9 Thy Womb Filipino director Brillante Mendoza is an old-school melodramatist with an acute sensitivity to the pulse of the present moment. His movies are commanding, visceral experiences, literally filled with blood, sweat, and tears. In this modern-day tragedy, Mendoza brings his perspective to bear on an impoverished fishing community that sits in the crosshairs of an unofficial war between pirates, Islamic terrorists, and paramilitary forces. The results, while certainly eye-opening, feel less like a social realist drama than a Hollywood action movie. Mendoza’s heroes are a 60-something midwife (Nora Aunor, one of the Philippines’ most admired actresses) and her loving husband of many years. Despite being an integral member of her community, the midwife is nonetheless treated like a second-class citizen because she’s never borne children of her own. The husband, desiring a child, decides to look for a new wife; he ends up destroying whatever happiness he knows. This is a devastating critique of everyday misogyny in developing societies; along with Rambleras and Ann Hui’s The Golden Era, it’s one of the year’s great feminist films.
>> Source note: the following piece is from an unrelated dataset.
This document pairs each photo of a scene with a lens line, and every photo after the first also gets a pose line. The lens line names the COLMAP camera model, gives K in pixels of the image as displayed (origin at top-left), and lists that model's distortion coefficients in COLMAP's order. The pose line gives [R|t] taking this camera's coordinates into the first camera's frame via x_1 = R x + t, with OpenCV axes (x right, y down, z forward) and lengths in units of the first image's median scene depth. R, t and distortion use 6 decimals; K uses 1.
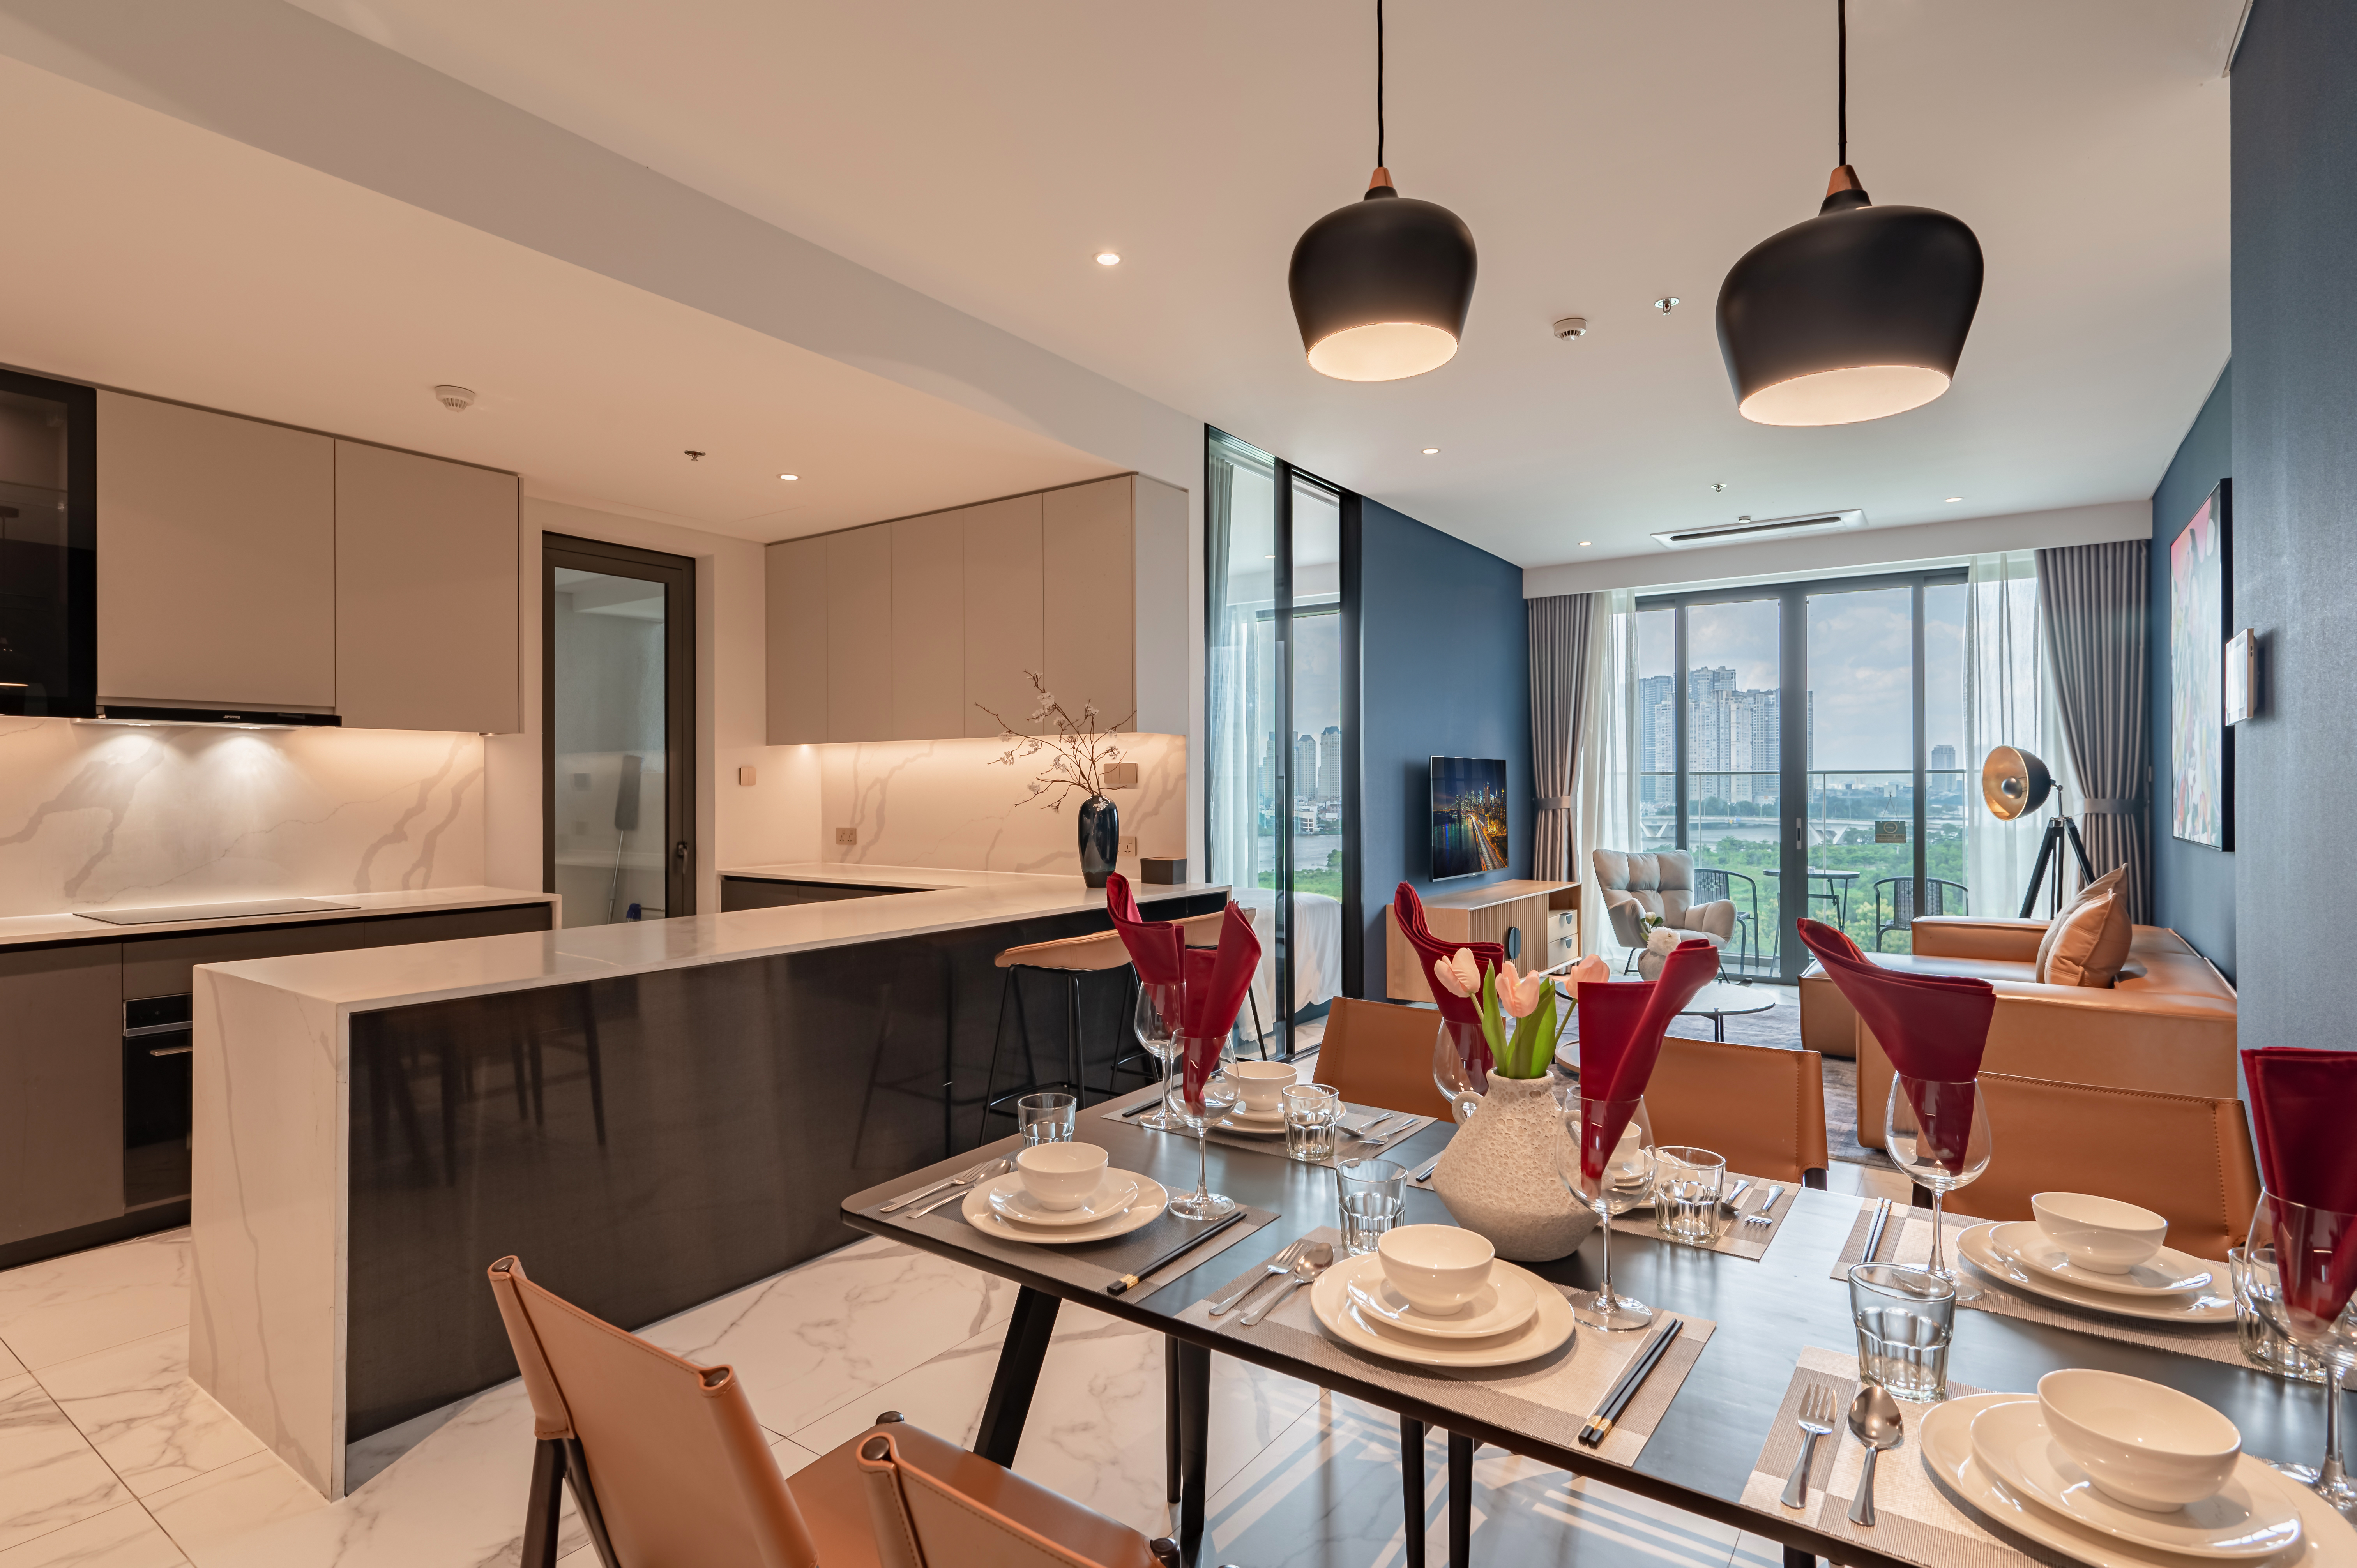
lens RADIAL K [[1171.5, 0, 1178.5], [0, 1171.5, 784.0], [0, 0, 1]] dist [0.001179, 0.001172]
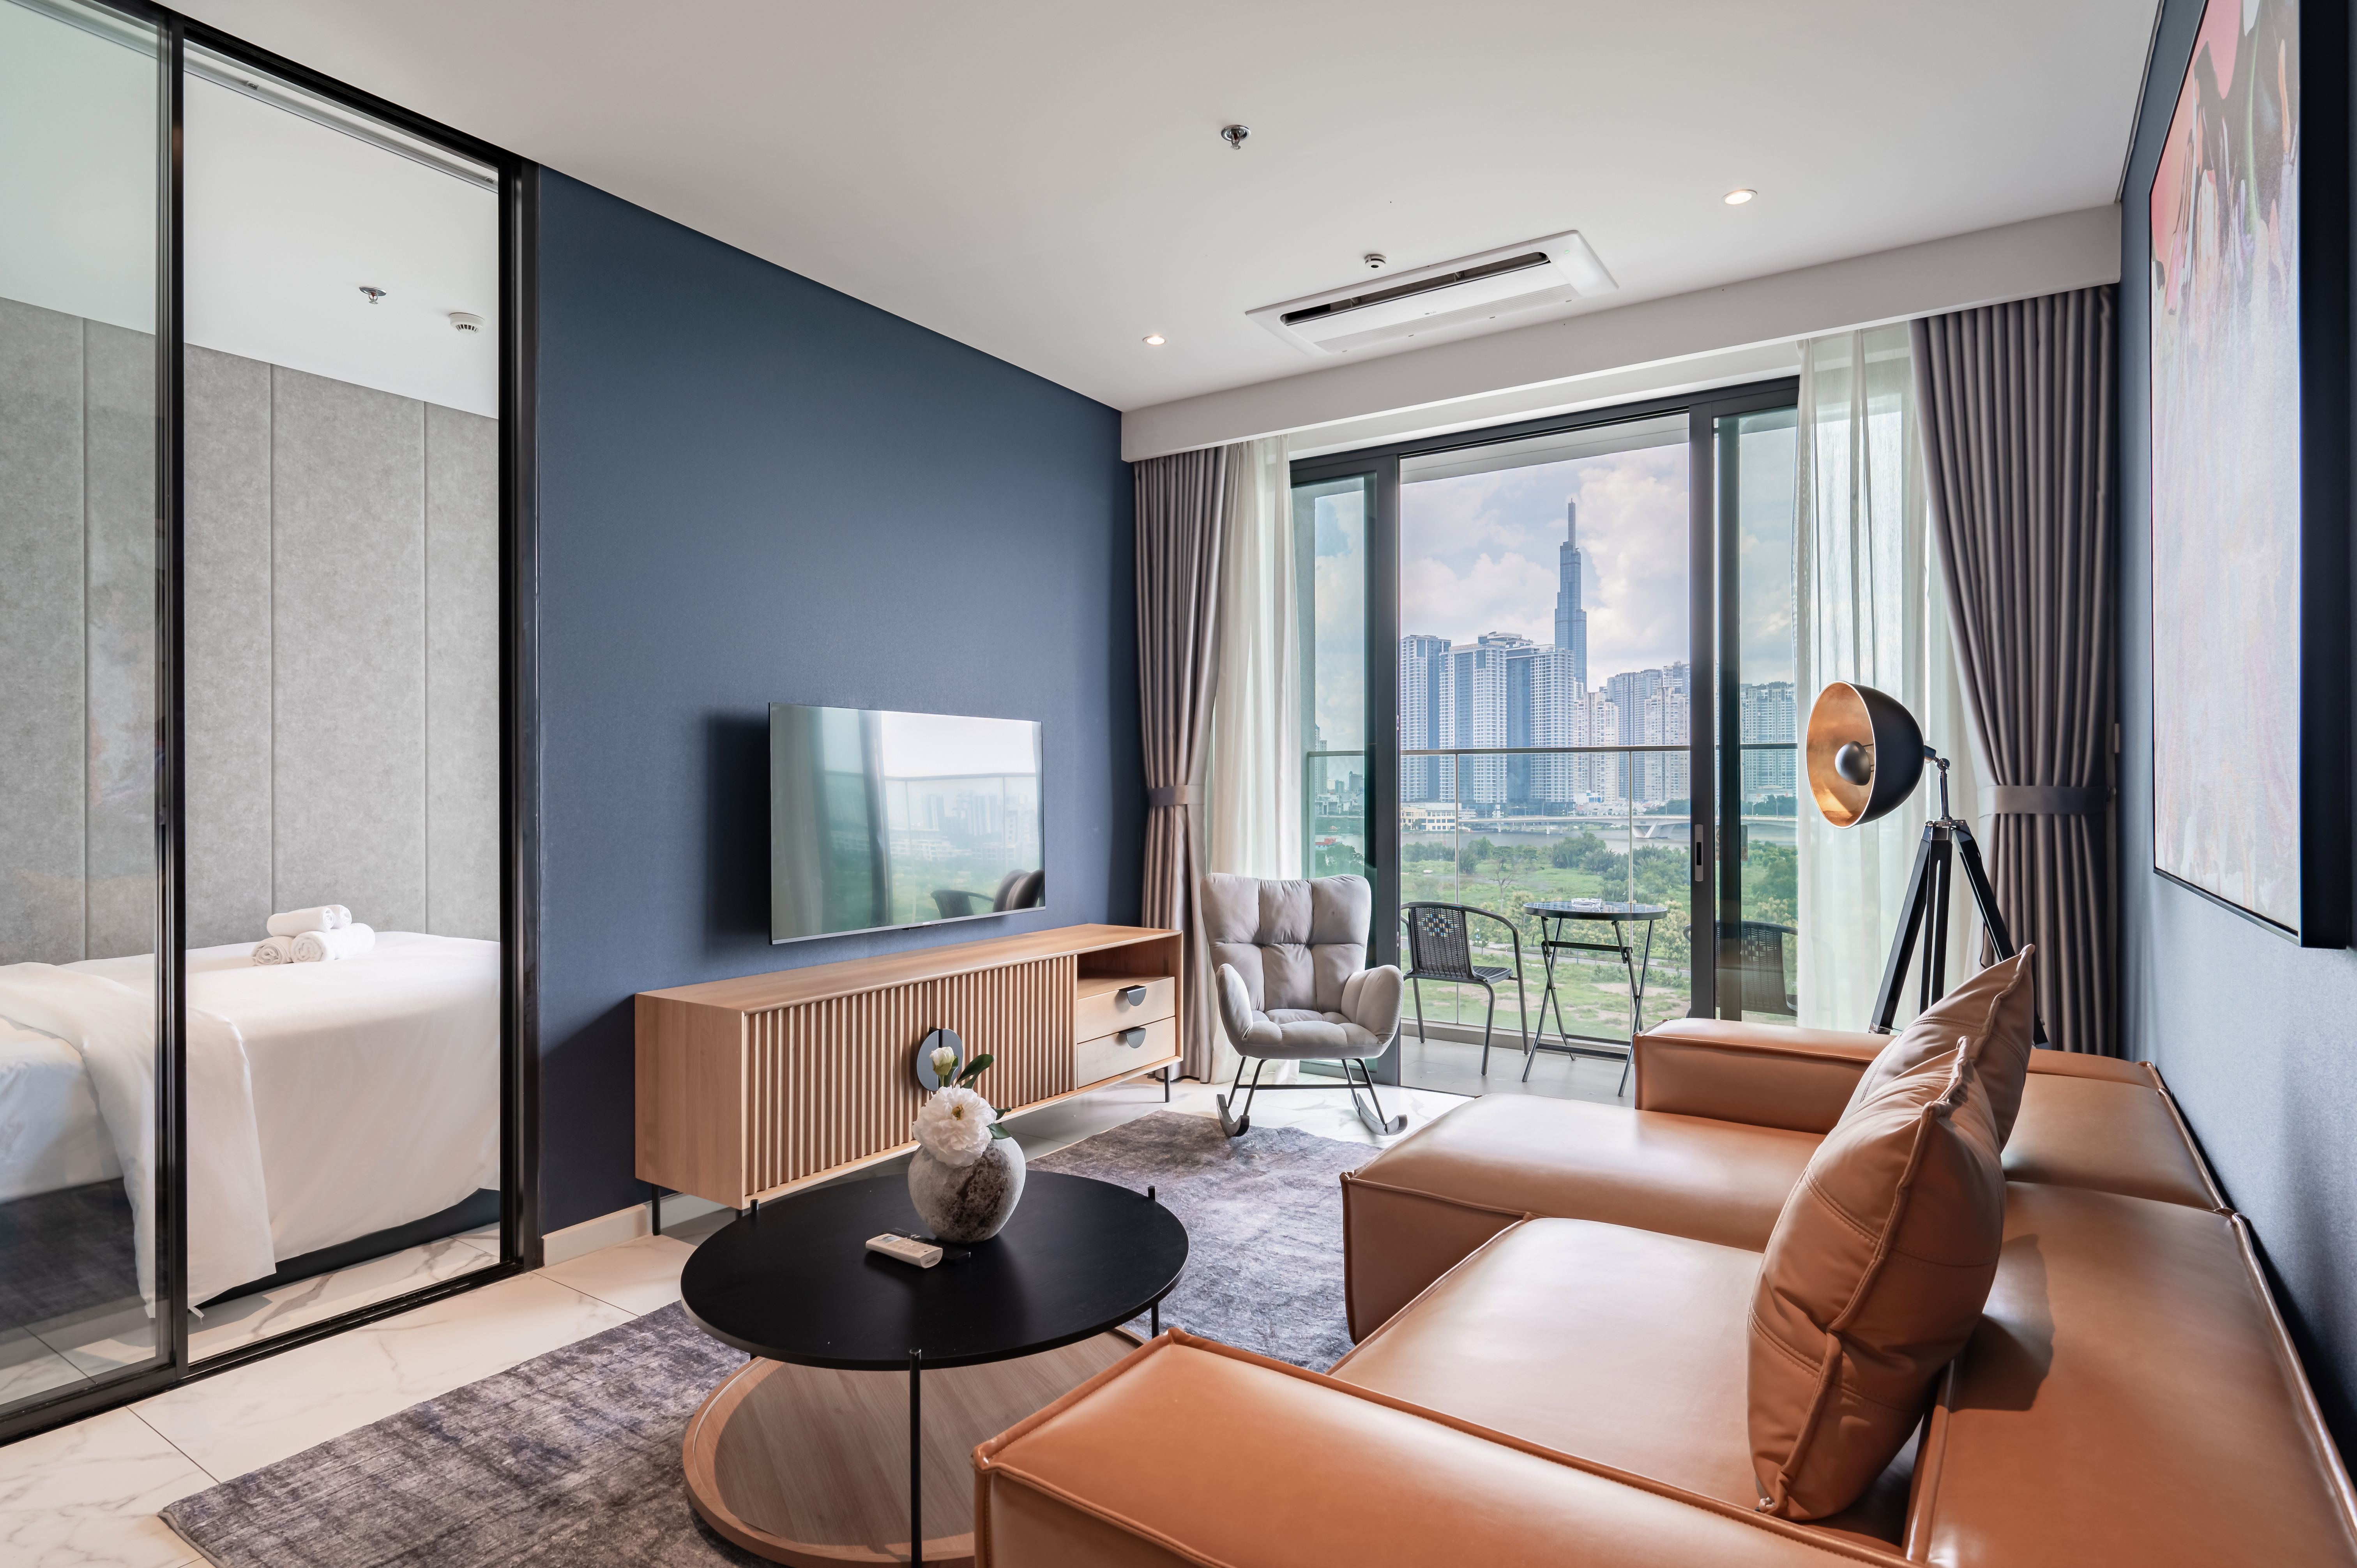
lens RADIAL K [[1242.3, 0, 1178.5], [0, 1242.3, 784.0], [0, 0, 1]] dist [0.002623, 0.000113]
pose [[0.999584, 0.000182, 0.028858, 0.431561], [-0.000241, 0.999998, 0.002039, 0.011932], [-0.028858, -0.002045, 0.999581, 0.501103]]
10 Gone Girl David Fincher is the Otto Preminger of our time, a meticulous Hollywood craftsman whose painstaking surfaces deliberately obscure our understanding of his characters’ inner feelings. The director found an ideal vehicle for his art in Gillian Flynn’s best-selling mystery novel—not just because most of the characters are revealed to have hidden agendas, but because Fincher is so well-suited to examine the illusory consumerist paradise they inhabit. Ben Affleck is perfectly cast as a fashion-magazine concept of an ideal husband, a brilliant exterior in want of a personality. After he’s suspected of murdering his rich-bitch wife, Affleck must use his unctuous charm to deflect damning public opinion—his superficiality becomes the one thing that might save his life. This is Fincher’s wittiest movie since Fight Club, and like that film, it’s stuffed with pitch-black satiric touches. I’m especially fond of the CIA-worthy surveillance equipment that adorns Neil Patrick Harris’s postmodern country home and the abandoned shopping mall that’s become a dungeon for meth addicts.